Monday, September 8, 2008

WEED SEEDS

Jenny was strolling around in the yard north of the house one morning. in April. She walked among the sour dock which grew as high as her head It was like being in a forest. As she pulled off a long green leaf, she noticed the clusters of seeds on the sour dock. They were starting to turn brown. She decided to pick some for her playhouse. She could play that the seeds were cereal.

Jenny went to the empty cans Mother had thrown away behind the chicken house. She selected a large Hershey’s cocoa can and decided it would do. She took the can and went back to the weed forest and began sliding off handfuls of seeds into the cocoa can. She made plans to feed the seeds to her “children,” two old dolls that had been relegated to the playhouse.

“Now eat your cereal,” she would say, “or Mama will have to spank.” Jenny had never been spanked for not eating food, but she knew of children who had. It would turn out that the “children” wouldn’t want their cereal. She would turn each one across her knee and spank them. How the children would cry. Then she would say sternly, “Hush now, or Mama will give you something more to bawl about.” When the cocoa can was heaped full, she took it to her outdoor playhouse in an abandoned hog house and set it in her orange crate cupboard.

She felt thirsty and tired, so she went to the house and dipped a dipper full of water from the water pail, taking deep gulps of water and letting the dipper drip on the kitchen floor.
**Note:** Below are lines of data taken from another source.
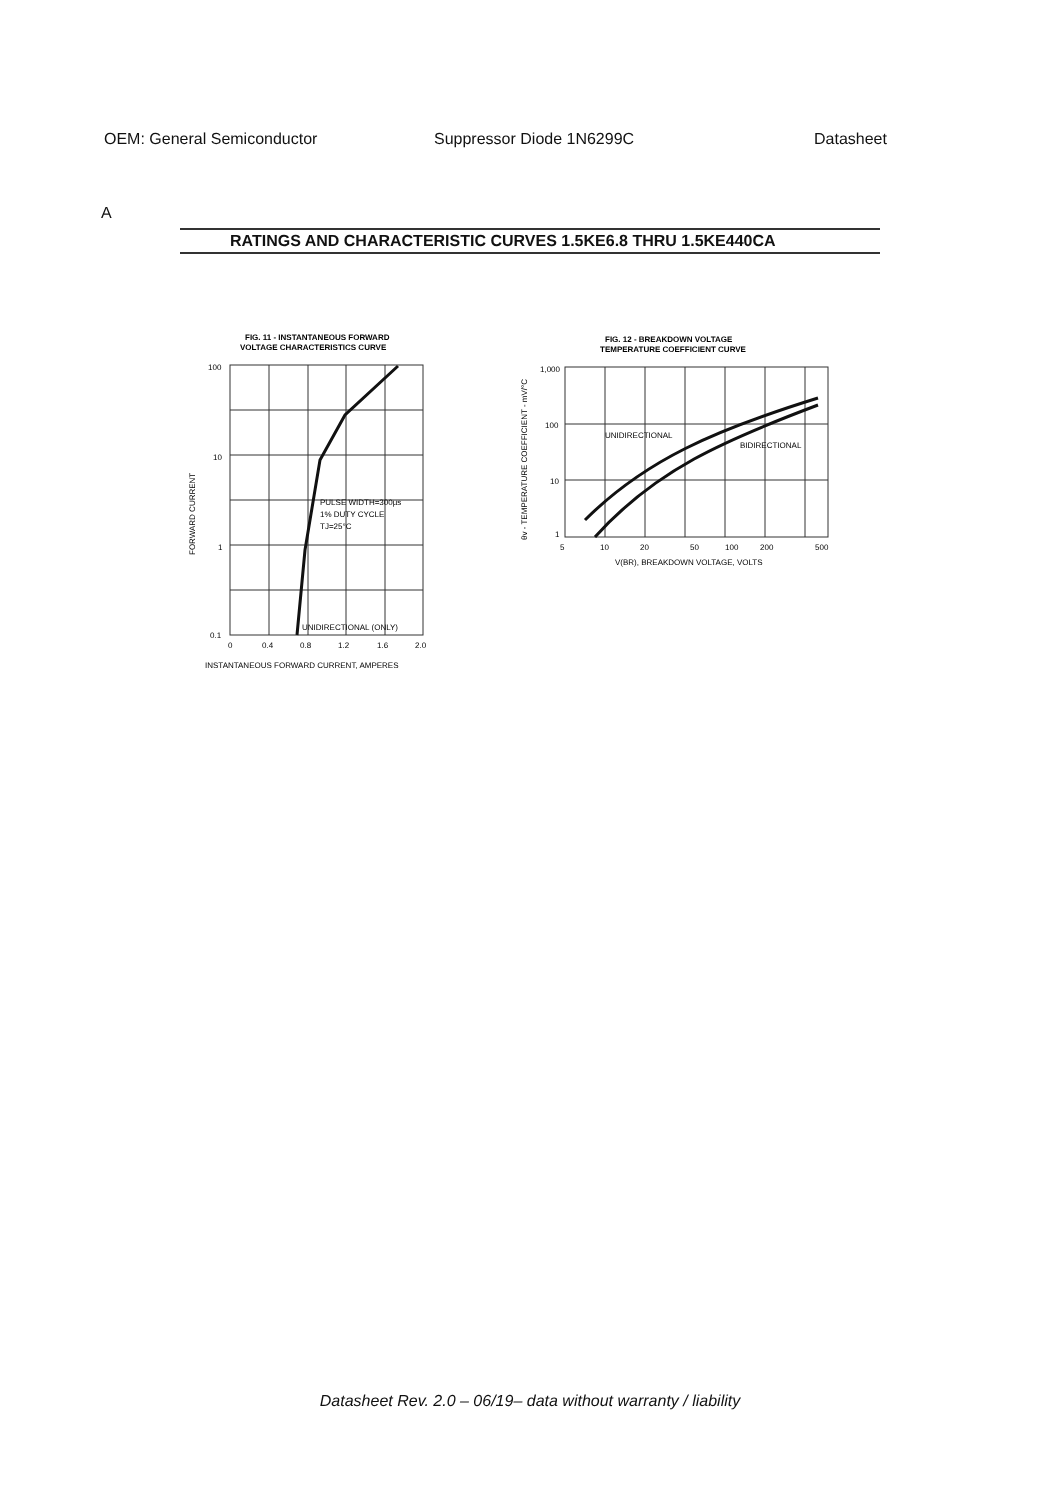OEM: General Semiconductor Suppressor Diode 1N6299C Datasheet
A
RATINGS AND CHARACTERISTIC CURVES 1.5KE6.8 THRU 1.5KE440CA
FIG. 11 - INSTANTANEOUS FORWARD
VOLTAGE CHARACTERISTICS CURVE
100
10
1
0.1
0
0.4
0.8
1.2
1.6
2.0
PULSE WIDTH=300µs
1% DUTY CYCLE
TJ=25°C
UNIDIRECTIONAL (ONLY)
INSTANTANEOUS FORWARD CURRENT, AMPERES
FORWARD CURRENT
FIG. 12 - BREAKDOWN VOLTAGE
TEMPERATURE COEFFICIENT CURVE
1,000
100
10
1
5
10
20
50
100
200
500
UNIDIRECTIONAL
BIDIRECTIONAL
V(BR), BREAKDOWN VOLTAGE, VOLTS
θv - TEMPERATURE COEFFICIENT - mV/°C
Datasheet Rev. 2.0 – 06/19– data without warranty / liability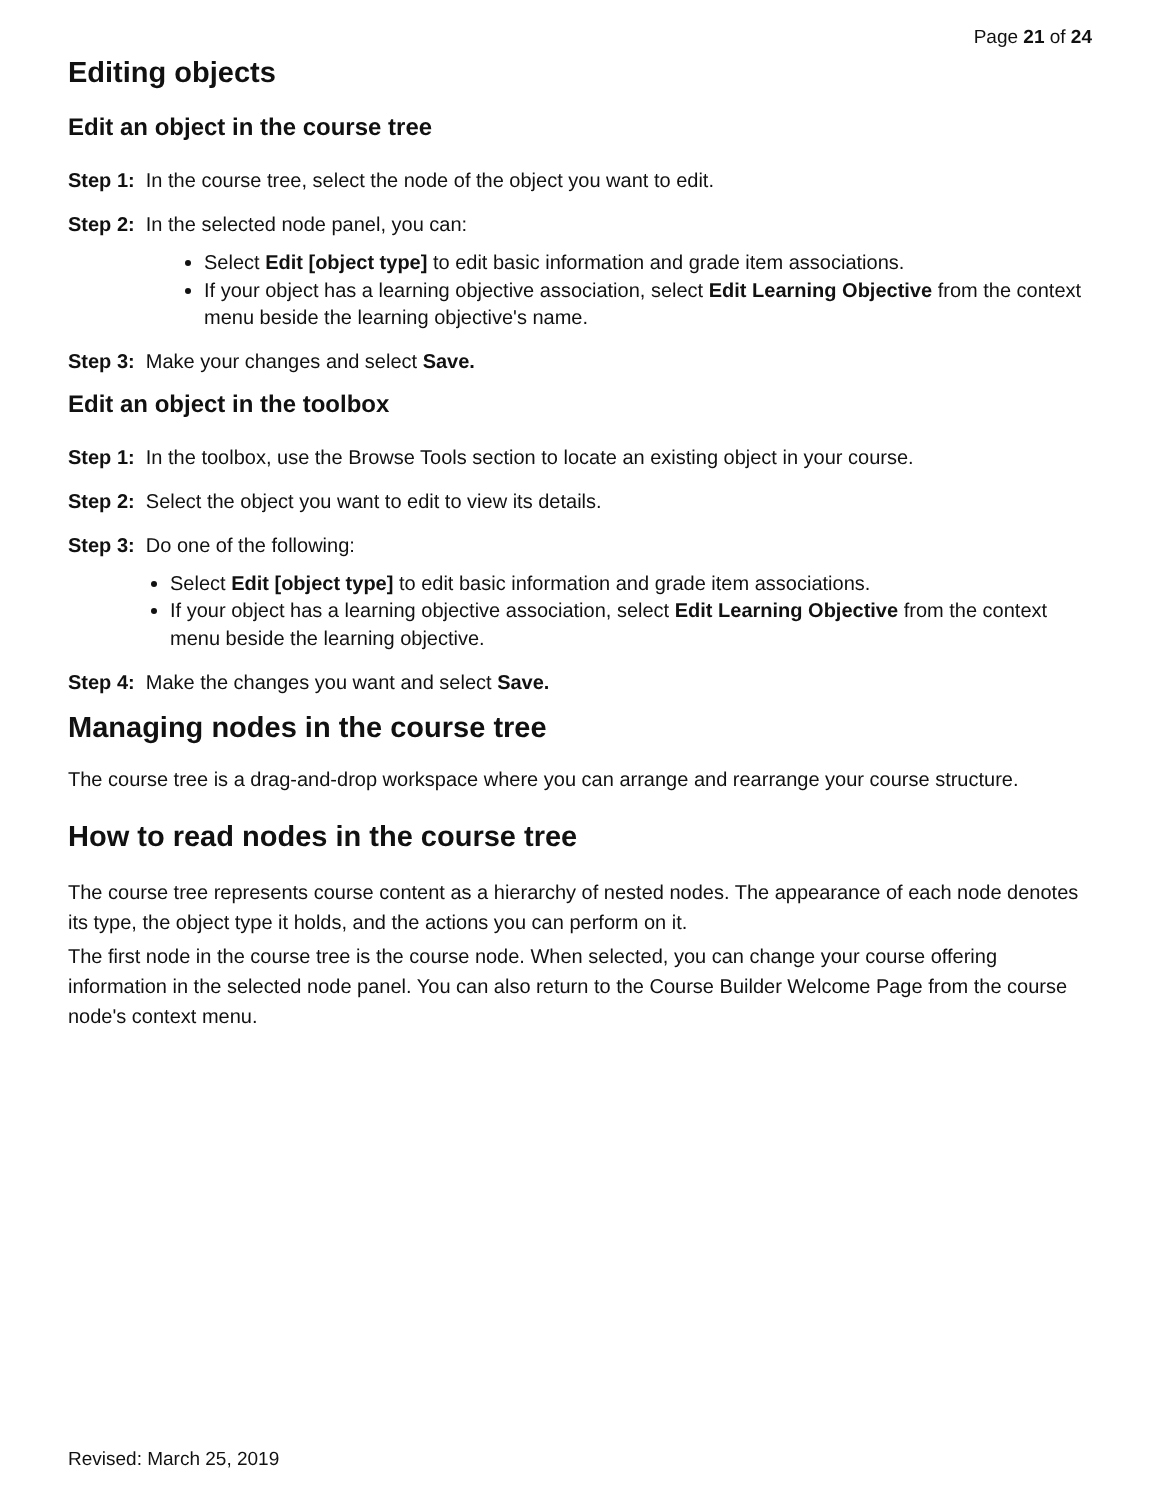Page 21 of 24
Editing objects
Edit an object in the course tree
Step 1: In the course tree, select the node of the object you want to edit.
Step 2: In the selected node panel, you can:
Select Edit [object type] to edit basic information and grade item associations.
If your object has a learning objective association, select Edit Learning Objective from the context menu beside the learning objective's name.
Step 3: Make your changes and select Save.
Edit an object in the toolbox
Step 1: In the toolbox, use the Browse Tools section to locate an existing object in your course.
Step 2: Select the object you want to edit to view its details.
Step 3: Do one of the following:
Select Edit [object type] to edit basic information and grade item associations.
If your object has a learning objective association, select Edit Learning Objective from the context menu beside the learning objective.
Step 4: Make the changes you want and select Save.
Managing nodes in the course tree
The course tree is a drag-and-drop workspace where you can arrange and rearrange your course structure.
How to read nodes in the course tree
The course tree represents course content as a hierarchy of nested nodes. The appearance of each node denotes its type, the object type it holds, and the actions you can perform on it.
The first node in the course tree is the course node. When selected, you can change your course offering information in the selected node panel. You can also return to the Course Builder Welcome Page from the course node's context menu.
Revised: March 25, 2019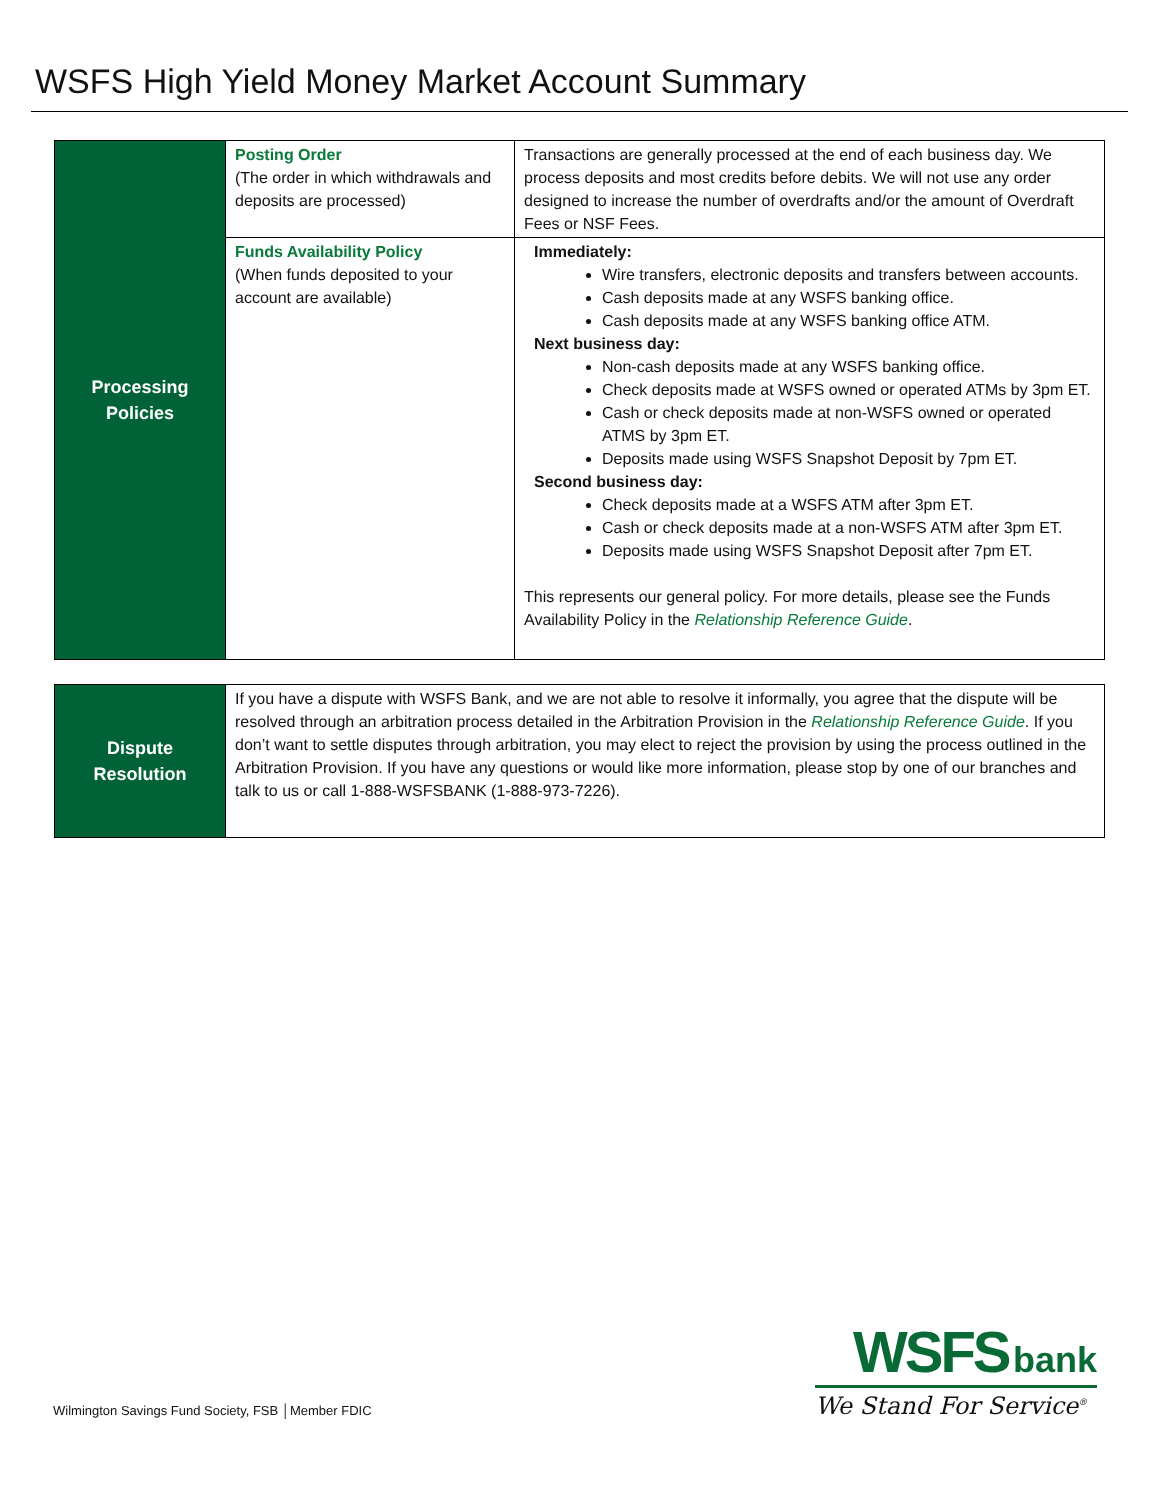WSFS High Yield Money Market Account Summary
| Processing Policies | Posting Order (The order in which withdrawals and deposits are processed) | Transactions are generally processed at the end of each business day. We process deposits and most credits before debits. We will not use any order designed to increase the number of overdrafts and/or the amount of Overdraft Fees or NSF Fees. |
| | Funds Availability Policy (When funds deposited to your account are available) | Immediately: Wire transfers, electronic deposits and transfers between accounts. Cash deposits made at any WSFS banking office. Cash deposits made at any WSFS banking office ATM. Next business day: Non-cash deposits made at any WSFS banking office. Check deposits made at WSFS owned or operated ATMs by 3pm ET. Cash or check deposits made at non-WSFS owned or operated ATMS by 3pm ET. Deposits made using WSFS Snapshot Deposit by 7pm ET. Second business day: Check deposits made at a WSFS ATM after 3pm ET. Cash or check deposits made at a non-WSFS ATM after 3pm ET. Deposits made using WSFS Snapshot Deposit after 7pm ET. This represents our general policy. For more details, please see the Funds Availability Policy in the Relationship Reference Guide . |
| Dispute Resolution | If you have a dispute with WSFS Bank, and we are not able to resolve it informally, you agree that the dispute will be resolved through an arbitration process detailed in the Arbitration Provision in the Relationship Reference Guide . If you don’t want to settle disputes through arbitration, you may elect to reject the provision by using the process outlined in the Arbitration Provision. If you have any questions or would like more information, please stop by one of our branches and talk to us or call 1-888-WSFSBANK (1-888-973-7226). |
Wilmington Savings Fund Society, FSB │Member FDIC
WSFS bank
We Stand For Service<sup>®</sup>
Mother had made chocolate pie for dinner and had saved the pan for Jenny to scrape out with a spoon. It always tasted much better this way than it ever did in the pie. She sometimes wondered who scraped out the cake and pie bowls and pans in homes where there were no children.

Soon after dinner that noon, Jenny’s hands and fingers felt hot and itchy. She saw that they were covered with little red pimples.

“Look here, “ she said to Daddy, and spread her hands out before him. Daddy called Mother’s attention to the spots. They wanted to know where she had been playing that morning.

“I slid brown seeds from those tall weeds north of the house into a cocoa can ,” she told them

“You didn’t eat any, did you?”

“No, of course not. They were pretend food for my old dolls in the playhouse.”
They told her this was sour dock and that she should stay out of it. Then Mother made a smooth white paste from baking soda and water and put it on Jenny’s hands and fingers . It felt cool and soothing and made the itching stop for a while. Whenever it began to itch again, Mother would put on more paste. By evening, the spots were gone.

Jenny thought about the cocoa can with the weed seeds in it. Tomorrow she was going to dump them in the ditch. They wouldn’t have been good for her “children” anyhow.